In the dark forest the boar overcame Him,
And the tusks of the boar pierced His flesh.
Now He lies stained with the leaves of yesteryear,
And no longer shall His footsteps wake the seeds that sleep in the bosom of Spring.
His voice will not come with the dawn to my window,
And I shall be forever alone.
Weep with me, ye daughters of Ashtarte, and all ye lovers of Tamouz,
For my Beloved has escaped me;
He who spoke as the rivers speak;
He whose voice and time were twins;
He whose mouth was a red pain made sweet;
He on whose lips gall would turn to honey.
Weep with me, daughters of Ashtarte, and ye lovers of Tamouz.
Weep with me around His bier as the stars weep,
And as the moon-petals fall upon His wounded body.

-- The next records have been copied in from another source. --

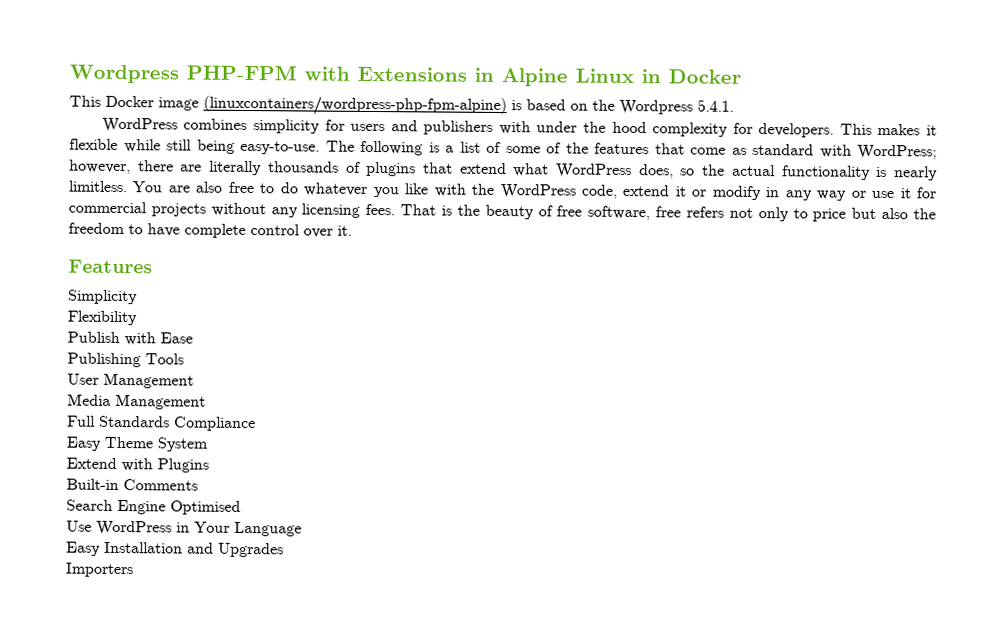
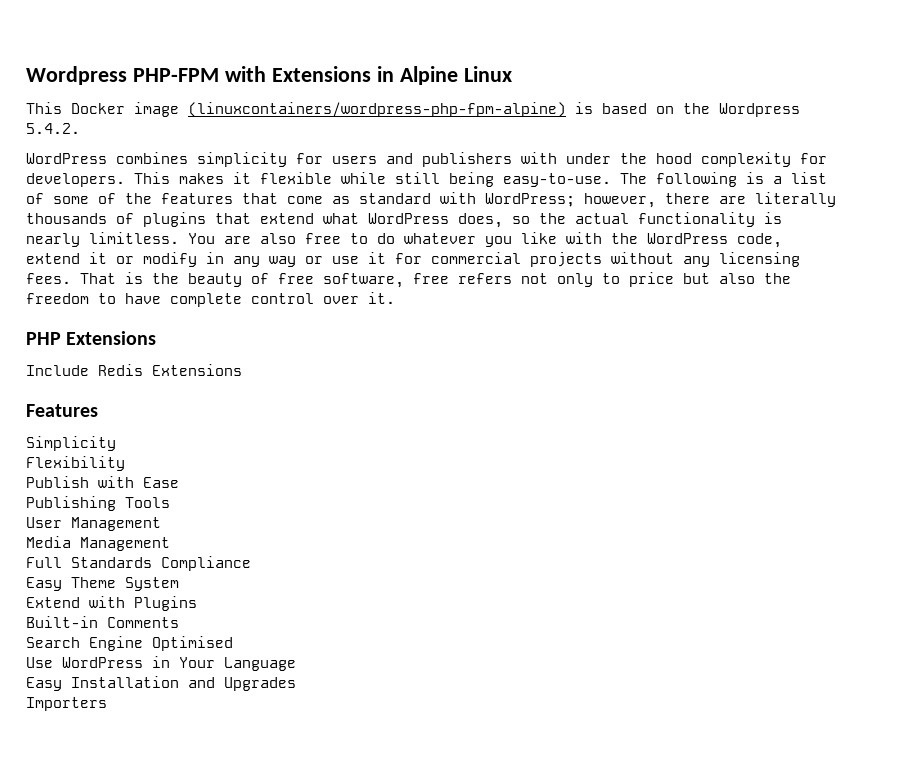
[641,69,741,84] in Docker -> (512, 74) none
[697,99,734,112] 5.4.1. -> [26,123,80,134] 5.4.2.
(352, 230) none -> [26,331,157,345] [26,364,242,376] // PHP Extensions // Include Redis Extensions

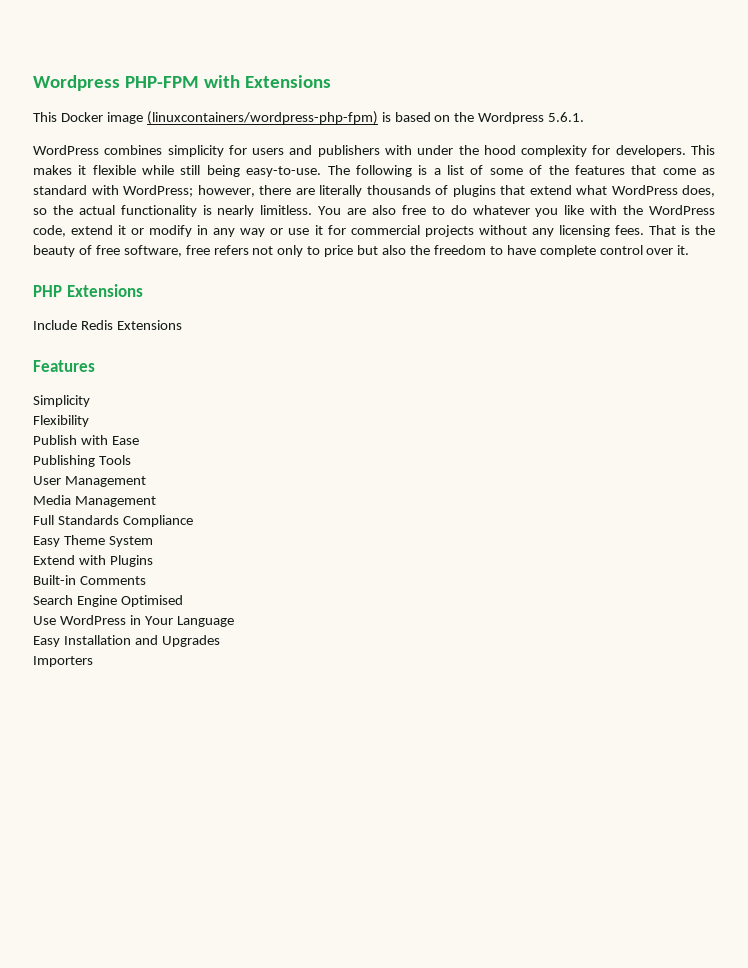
[376,66,512,85] in Alpine Linux -> (331, 81) none
[188,102,566,117] (linuxcontainers/wordpress-php-fpm-alpine) -> [146,111,378,125] (linuxcontainers/wordpress-php-fpm)
[26,123,80,134] 5.4.2. -> [548,112,585,122] 5.6.1.

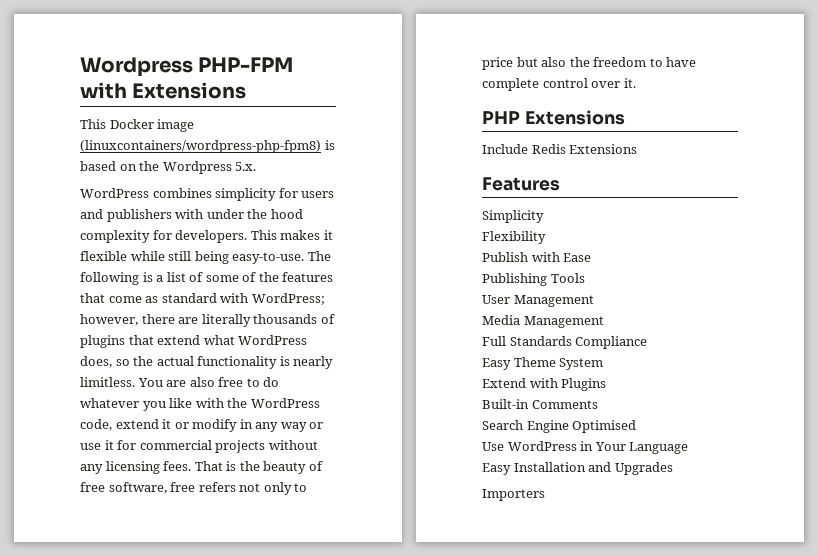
[146,111,378,125] (linuxcontainers/wordpress-php-fpm) -> [80,140,321,153] (linuxcontainers/wordpress-php-fpm8)
[548,112,585,122] 5.6.1. -> [235,162,257,171] 5.x.

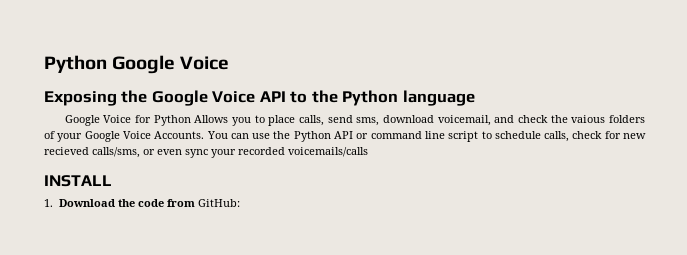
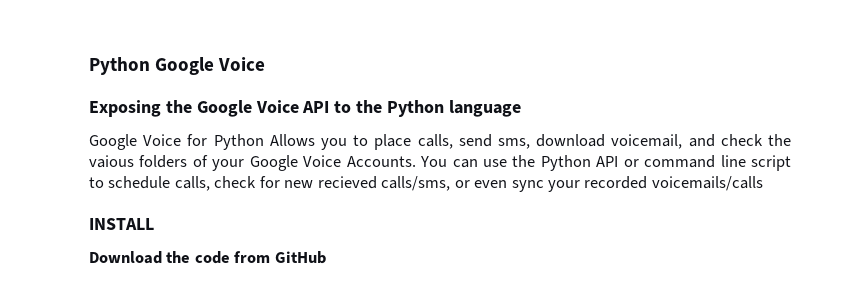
[44,199,53,207] 1. -> (154, 224) none
[197,199,240,207] GitHub: -> [274,251,326,264] GitHub

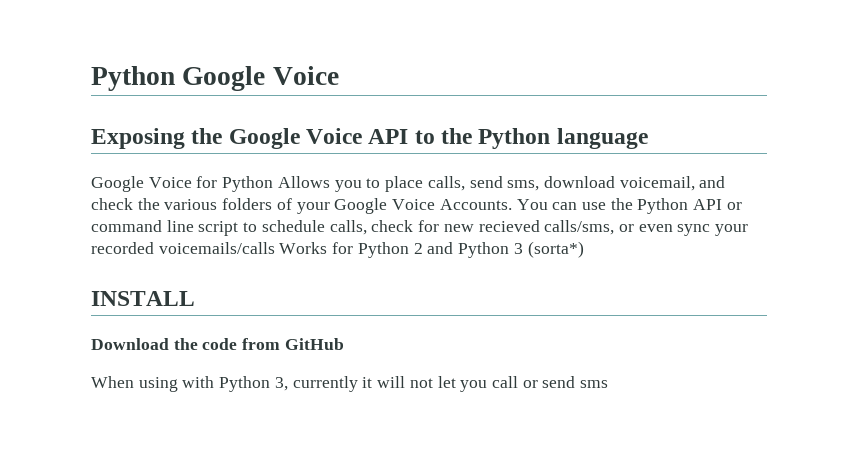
[89,155,134,168] vaious -> [164,199,218,210] various
(763, 183) none -> [279,241,584,258] Works for Python 2 and Python 3 (sorta*)
(326, 257) none -> [91,376,609,392] // When using with Python 3, currently it will not let you call or send sms

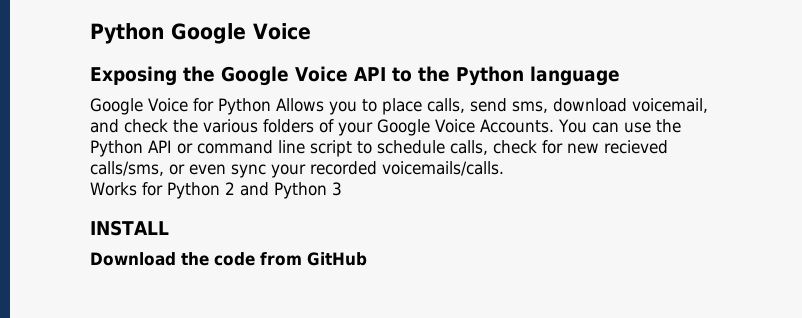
[158,242,275,254] voicemails/calls -> [382,161,504,176] voicemails/calls. //
[527,241,584,258] (sorta*) -> (342, 189) none
[91,376,609,392] // When using with Python 3, currently it will not let you call or send sms -> (367, 259) none

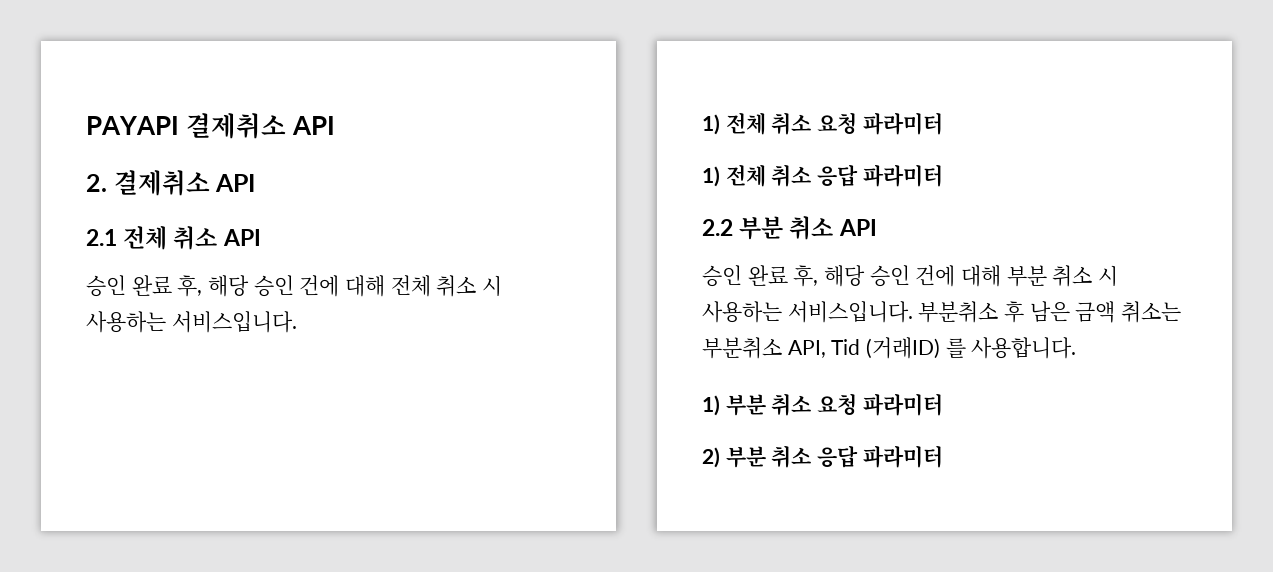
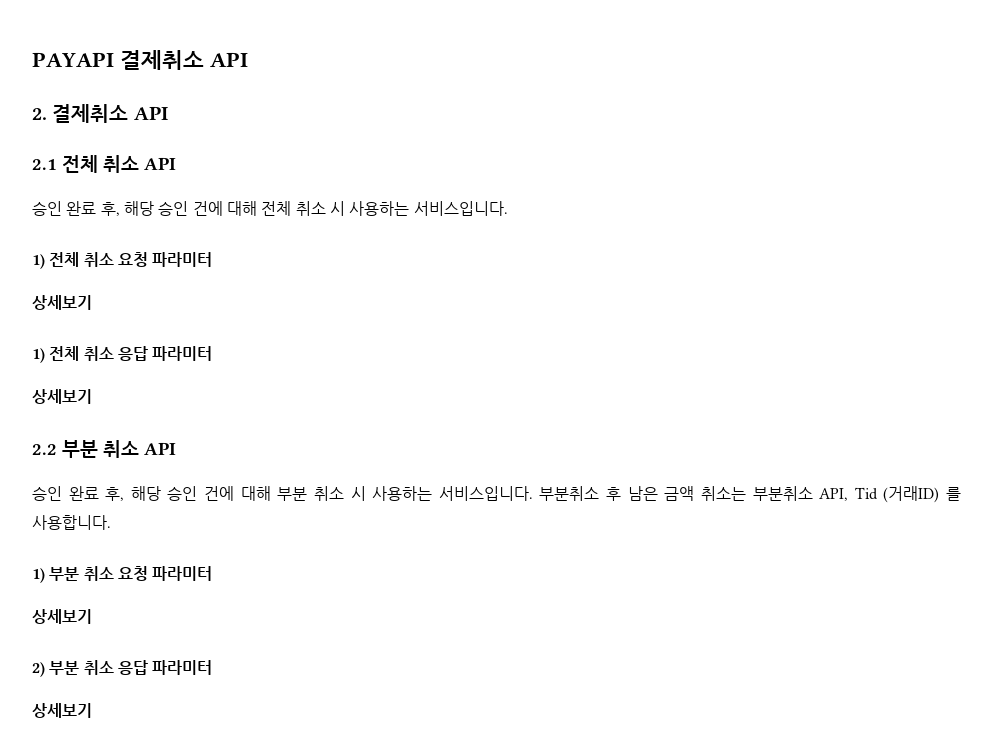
(943, 123) none -> [32,295,92,310] // 상세보기
(943, 175) none -> [32,389,92,404] // 상세보기
(943, 404) none -> [32,609,92,624] // 상세보기
(943, 456) none -> [32,703,92,718] // 상세보기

Wet with your tears the silken covers of my bed,
Where my Beloved once lay in my dream,
And was gone away in my awakening.
I charge ye, daughters of Ashtarte, and all ye lovers of Tamouz,
Bare your breasts and weep and comfort me,
For Jesus of Nazareth is dead.”
Byblos was not one of the mightiest Phoenician cities, but it was the greatest religious center. The Old Testament was called the Book of Byblos. The head deity of that city was El, the father of all gods. El is the name in the Bible often called Elohim, and in Arabic is called Elah. The earliest alphabetical writing was discovered in Byblos. Gibran, attending school in Beirut, must have passed through Byblos and Tripoli each time he went home on visits. Byblos is on the seashore, north of Beirut, and a full day’s journey on horseback from Bcherri.